• Work task 1: List every source of harm that the text on inverted quarantine names as something we might fear.
• Work task 2: From the text on inverted quarantine, extract the passage starting with "If it is true" and going on through "environment or world.".
• Work task 3: Translate this sentence from the text on inverted quarantine into Spanish: "Where a quarantine is used to separate infected individuals from the rest of society, an inverted quarantine is used to separate an individual from the “infected” society, environment or world."

• Text for analysis:
---

If it is true that Facebook is ruining our relationships, what now could we possibly do about it? When a technology has pervasive effects in society, opting out is no longer possible.

In his 2007 book on environmental politics, Shopping Our Way to Safety, UC Santa Cruz sociology professor Andrew Szasz coined the term inverted quarantine to refer to a similar kind of individualized, consumer response to ecological problems. Where a quarantine is used to separate infected individuals from the rest of society, an inverted quarantine is used to separate an individual from the “infected” society, environment or world.

If we fear polluted water sources, we can simply buy bottled drinking water to protect ourselves, and dodge the political actions to regulate corporations that would befoul our drinking water on behalf of everyone in society. If we fear the harmful effects of pesticides, animal hormones and genetically-modified plants in our food supply, we can simply buy organic food, and there is no need for a political movement demanding stricter regulation of the agriculture industry.

---

(Page-level text extractions)
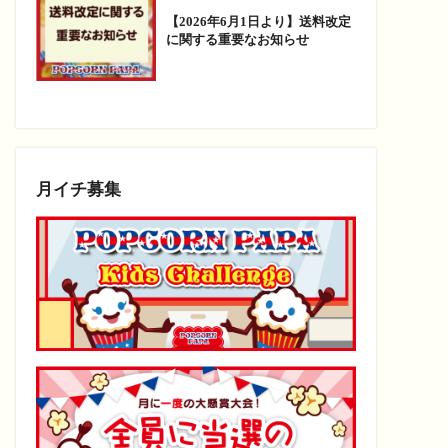
【2026年6月1日より】送料改定
に関する重要なお知らせ
月イチ募集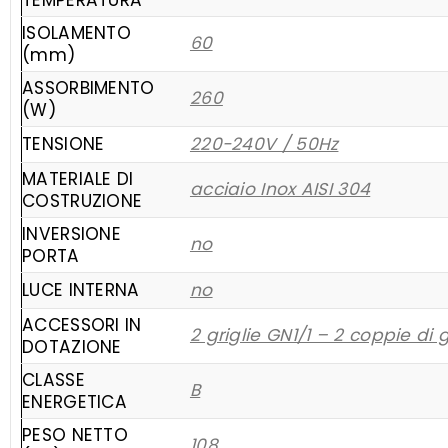
TEMPERATURA
ISOLAMENTO
60
(mm)
ASSORBIMENTO
260
(W)
TENSIONE
220-240V / 50Hz
MATERIALE DI
acciaio Inox AISI 304
COSTRUZIONE
INVERSIONE
no
PORTA
LUCE INTERNA
no
ACCESSORI IN
2 griglie GN1/1 – 2 coppie di 
DOTAZIONE
CLASSE
B
ENERGETICA
PESO NETTO
108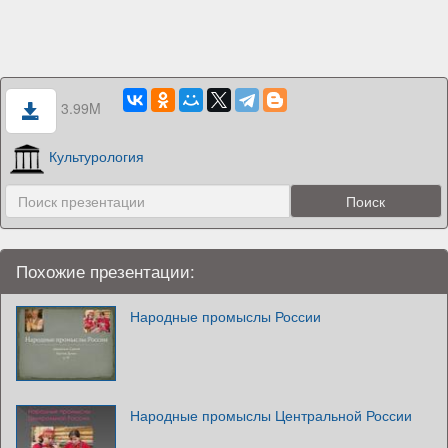
3.99M
Культурология
Похожие презентации:
Народные промыслы России
Народные промыслы Центральной России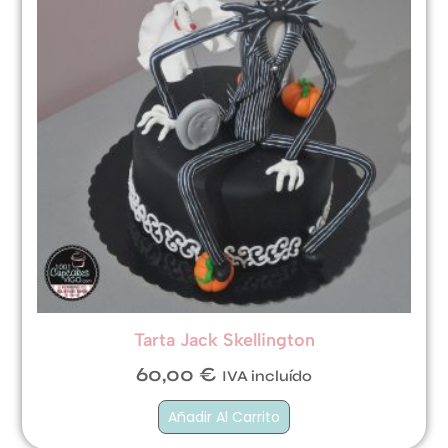
Tarta Jack Skellington
60,00
€
IVA incluído
Añadir Al Carrito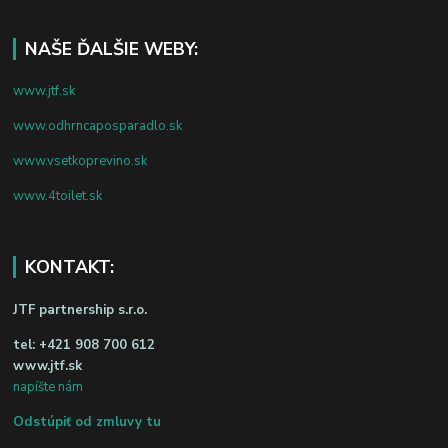
NAŠE ĎALŠIE WEBY:
www.jtf.sk
www.odhrncaposparadlo.sk
www.vsetkoprevino.sk
www.4toilet.sk
KONTAKT:
JTF partnership s.r.o.
tel:
+421 908 700 612
www.jtf.sk
napíšte nám
Odstúpiť od zmluvy tu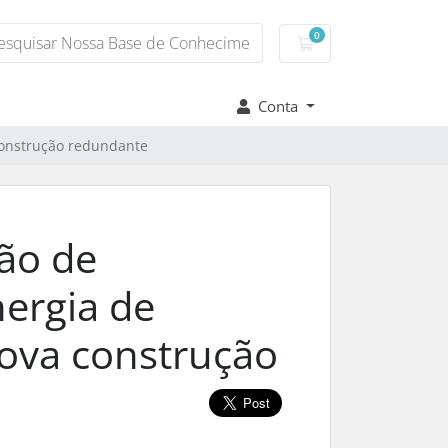
0
Carrinho de Compr
Conta
construção redundante
ão de
nergia de
ova construção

---

• Task result 1:
- polluted water sources
- pesticides
- animal hormones
- genetically-modified plants in our food supply

• Task result 2:
If it is true that Facebook is ruining our relationships, what now could we possibly do about it? When a technology has pervasive effects in society, opting out is no longer possible.

In his 2007 book on environmental politics, Shopping Our Way to Safety, UC Santa Cruz sociology professor Andrew Szasz coined the term inverted quarantine to refer to a similar kind of individualized, consumer response to ecological problems. Where a quarantine is used to separate infected individuals from the rest of society, an inverted quarantine is used to separate an individual from the “infected” society, environment or world.

• Task result 3: Mientras que una cuarentena se usa para separar a las personas infectadas del resto de la sociedad, una cuarentena invertida se usa para separar a un individuo de la sociedad, el entorno o el mundo «infectados».